Turns out he is the films villain, Hans Selengretl. At first it seemed like he was a hat fiend determined to make the world shabby by putting fedoras on everyone, even if they are already wearing other headgear! But slowly it became clear that Hans was also a time traveller who came to the past to enact revenge against Jack for the death of his beloved Clarissa. He and Jack exchange banter over the radio while Jack was waiting on the DNA results, he shows up at the party and fights alongside the police, and he faces Jack in a showdown near the end of the film.

Strangely, the fourth character, Sew Tantie, was completely overshadowed despite being played by Meryl Streep. Sew died mowing down Hans’s horde of minions with her sewing machine gun to clear a path for Jack to take down Hans in that epic finale.

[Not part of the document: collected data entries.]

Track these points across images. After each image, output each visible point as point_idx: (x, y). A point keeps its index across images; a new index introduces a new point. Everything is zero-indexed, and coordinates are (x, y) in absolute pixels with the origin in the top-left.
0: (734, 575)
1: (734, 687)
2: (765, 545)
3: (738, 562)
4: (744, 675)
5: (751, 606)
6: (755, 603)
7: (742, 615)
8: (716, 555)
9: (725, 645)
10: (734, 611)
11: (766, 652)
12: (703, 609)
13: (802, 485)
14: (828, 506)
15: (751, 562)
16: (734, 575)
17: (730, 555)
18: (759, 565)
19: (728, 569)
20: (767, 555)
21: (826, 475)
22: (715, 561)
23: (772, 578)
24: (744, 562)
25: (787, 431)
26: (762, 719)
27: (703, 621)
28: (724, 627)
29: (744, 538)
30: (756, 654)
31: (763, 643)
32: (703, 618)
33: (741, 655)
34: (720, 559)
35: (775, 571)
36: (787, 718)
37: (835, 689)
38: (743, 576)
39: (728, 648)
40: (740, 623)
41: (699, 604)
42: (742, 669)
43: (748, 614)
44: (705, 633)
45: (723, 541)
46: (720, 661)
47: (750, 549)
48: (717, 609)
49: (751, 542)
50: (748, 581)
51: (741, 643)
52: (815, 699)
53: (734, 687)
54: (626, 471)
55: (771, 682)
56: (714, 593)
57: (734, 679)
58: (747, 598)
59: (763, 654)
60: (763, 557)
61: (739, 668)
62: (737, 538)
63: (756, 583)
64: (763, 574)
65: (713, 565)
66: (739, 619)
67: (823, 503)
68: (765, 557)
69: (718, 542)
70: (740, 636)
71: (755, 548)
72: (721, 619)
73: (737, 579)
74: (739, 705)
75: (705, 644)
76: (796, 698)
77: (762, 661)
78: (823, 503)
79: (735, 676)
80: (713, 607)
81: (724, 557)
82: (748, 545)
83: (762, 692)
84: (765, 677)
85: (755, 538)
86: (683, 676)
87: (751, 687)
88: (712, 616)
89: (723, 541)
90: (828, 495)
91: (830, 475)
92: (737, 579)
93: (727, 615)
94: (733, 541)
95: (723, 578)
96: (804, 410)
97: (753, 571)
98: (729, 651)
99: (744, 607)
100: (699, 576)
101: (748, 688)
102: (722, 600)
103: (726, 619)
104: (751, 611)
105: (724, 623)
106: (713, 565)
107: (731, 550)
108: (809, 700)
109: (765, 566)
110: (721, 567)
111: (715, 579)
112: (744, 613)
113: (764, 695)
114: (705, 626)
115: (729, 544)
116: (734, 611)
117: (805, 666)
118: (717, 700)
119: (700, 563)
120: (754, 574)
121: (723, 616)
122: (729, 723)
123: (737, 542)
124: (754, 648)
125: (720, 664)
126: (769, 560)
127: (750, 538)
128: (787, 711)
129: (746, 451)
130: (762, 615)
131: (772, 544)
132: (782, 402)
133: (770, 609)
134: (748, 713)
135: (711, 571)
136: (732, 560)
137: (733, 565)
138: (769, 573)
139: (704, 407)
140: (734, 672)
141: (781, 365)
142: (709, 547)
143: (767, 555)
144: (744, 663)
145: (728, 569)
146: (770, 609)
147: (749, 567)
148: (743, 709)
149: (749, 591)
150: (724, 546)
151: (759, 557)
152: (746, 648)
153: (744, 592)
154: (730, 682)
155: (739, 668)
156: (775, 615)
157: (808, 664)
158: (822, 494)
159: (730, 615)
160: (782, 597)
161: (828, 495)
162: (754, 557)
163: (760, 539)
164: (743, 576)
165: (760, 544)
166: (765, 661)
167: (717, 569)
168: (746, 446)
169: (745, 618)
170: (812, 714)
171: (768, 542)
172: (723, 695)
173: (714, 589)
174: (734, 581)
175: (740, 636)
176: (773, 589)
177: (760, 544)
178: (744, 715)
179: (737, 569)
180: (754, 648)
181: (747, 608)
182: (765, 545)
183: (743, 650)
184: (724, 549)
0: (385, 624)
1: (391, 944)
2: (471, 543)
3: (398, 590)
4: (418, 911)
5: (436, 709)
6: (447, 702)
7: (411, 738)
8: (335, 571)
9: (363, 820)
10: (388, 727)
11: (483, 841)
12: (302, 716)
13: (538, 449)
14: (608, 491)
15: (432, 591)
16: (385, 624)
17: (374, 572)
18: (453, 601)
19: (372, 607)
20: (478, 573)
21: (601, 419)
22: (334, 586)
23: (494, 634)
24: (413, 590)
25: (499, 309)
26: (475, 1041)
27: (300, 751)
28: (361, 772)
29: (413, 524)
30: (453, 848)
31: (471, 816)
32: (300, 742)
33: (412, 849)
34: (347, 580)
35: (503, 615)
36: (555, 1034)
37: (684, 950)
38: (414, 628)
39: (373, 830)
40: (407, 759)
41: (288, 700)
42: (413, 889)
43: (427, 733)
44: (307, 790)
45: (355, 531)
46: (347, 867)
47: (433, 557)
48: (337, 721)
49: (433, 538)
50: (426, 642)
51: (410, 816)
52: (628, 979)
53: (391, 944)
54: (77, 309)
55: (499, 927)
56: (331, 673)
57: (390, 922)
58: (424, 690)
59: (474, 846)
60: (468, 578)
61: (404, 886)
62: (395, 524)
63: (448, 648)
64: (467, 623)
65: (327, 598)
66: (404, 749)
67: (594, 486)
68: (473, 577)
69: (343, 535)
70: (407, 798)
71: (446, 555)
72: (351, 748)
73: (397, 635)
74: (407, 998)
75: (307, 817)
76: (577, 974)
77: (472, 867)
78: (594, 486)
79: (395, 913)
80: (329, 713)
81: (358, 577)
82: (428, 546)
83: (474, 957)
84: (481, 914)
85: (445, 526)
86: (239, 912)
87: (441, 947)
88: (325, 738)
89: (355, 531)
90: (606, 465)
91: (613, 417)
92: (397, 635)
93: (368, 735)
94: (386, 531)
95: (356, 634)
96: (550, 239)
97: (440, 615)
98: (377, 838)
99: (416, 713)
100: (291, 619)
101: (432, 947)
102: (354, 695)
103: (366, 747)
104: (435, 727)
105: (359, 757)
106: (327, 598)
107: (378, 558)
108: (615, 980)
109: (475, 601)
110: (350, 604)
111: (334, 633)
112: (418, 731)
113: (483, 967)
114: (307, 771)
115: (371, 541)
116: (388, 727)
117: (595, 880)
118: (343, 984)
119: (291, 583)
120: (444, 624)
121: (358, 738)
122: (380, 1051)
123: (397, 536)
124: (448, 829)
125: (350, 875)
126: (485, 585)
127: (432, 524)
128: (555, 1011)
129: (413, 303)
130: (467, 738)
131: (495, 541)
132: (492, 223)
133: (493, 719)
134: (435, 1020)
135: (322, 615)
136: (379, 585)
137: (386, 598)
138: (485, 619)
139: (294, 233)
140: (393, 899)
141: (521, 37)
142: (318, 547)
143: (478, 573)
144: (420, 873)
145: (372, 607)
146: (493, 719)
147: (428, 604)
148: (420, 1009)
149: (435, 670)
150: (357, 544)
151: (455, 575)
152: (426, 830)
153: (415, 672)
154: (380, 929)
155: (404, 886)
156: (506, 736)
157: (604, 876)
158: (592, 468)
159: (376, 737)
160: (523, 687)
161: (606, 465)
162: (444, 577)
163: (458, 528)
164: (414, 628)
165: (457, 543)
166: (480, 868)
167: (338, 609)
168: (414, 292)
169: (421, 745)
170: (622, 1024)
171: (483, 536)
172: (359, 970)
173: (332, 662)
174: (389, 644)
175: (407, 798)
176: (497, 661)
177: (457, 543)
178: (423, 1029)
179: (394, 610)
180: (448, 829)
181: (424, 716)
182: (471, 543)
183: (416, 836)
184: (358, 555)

The film was called “A Stitch in Time” in the original German but is known more popularly as “Fifteen Timelines” or “Tailor Krauts” by the fans.

Gooey Ten Candles

This week we played Ten Candles by Stephen Dewey. After the sky went dark, and They came, four volunteers were left trying to make scientific sense of what had happened. A biophysicist, a biomedical researcher, an electrical engineer, and an anethesiologist, they spent a few days in a basement laboratory, but soon realized that their only hope was to make it to the observatory up on the hill. On the way, they picked up another survivor, a young girl who had figured out that fire keeps Them away. At the observatory, our protagonists tried to get the power on so they could observe the sky, and then tried to take samples of the goo They left behind, but all attempts at science were thwarted by corrosive goo. After being joined by an observatory staff member, finding one of Their victims in a cocoon, and losing their truck to one of Them, the band of survivors decided to abandon the observatory and head back towards town — the town might be on fire, but at least that would keep Them away. Unfortunately, the drive down the hill claimed the lives of three members of the group. When the remaining survivors made it into town, they discovered that the observatory worker was actually one of Them in disguise, and the last of our heroes quickly succumbed to the goo.

Haunted Until We Sink

We played Until We Sink by Magnus Jakobsson and discovered a mysterious, haunting island sinking into the Pacific. Just before we arrived, Dave the fisherman died on the rocks for no apparent reason. The night after our arrival, Velma the bush pilot sees a figure on the rocks in a storm, but no one else witnesses it. Luke an alcoholic writer hiding on the island is secretly trying to determine what happened to Dave, but Lily the owner of the hotel keeps trying to put him off the scent. But Luke and Lucy, a stoner backpacker whose washed up here, go up into the cave that Lily keeps warning them away from and discovers a pentagram and various occult paraphernalia. A message carved onto the trees suggests Lily knows more than she’s letting on. As the island finally sinks beneath the waves and we’re marooned on the motorless boat waiting for rescue, our secrets are revealed. Lily explains that she had summoned a demon to save her island but it had failed her and now might be loosed upon the world.

Afterward, we played a quick session of Cheat Your Own Adventure by Shane McLean in an undersea modern city to tell the story of a young merwoman in the city, an associate attorney starting a new job. If she failed, she was fired. She kept getting fired for trying to do the right thing and kept making it through when she showed the most brazen chutzpah. It was a low-key story unlike the action-oriented CYOA that we’ve played in the past and a lot of fun. We even got in a test round of Ghost Court by Jason Morningstar which was fun and will likely make it to the table again very soon.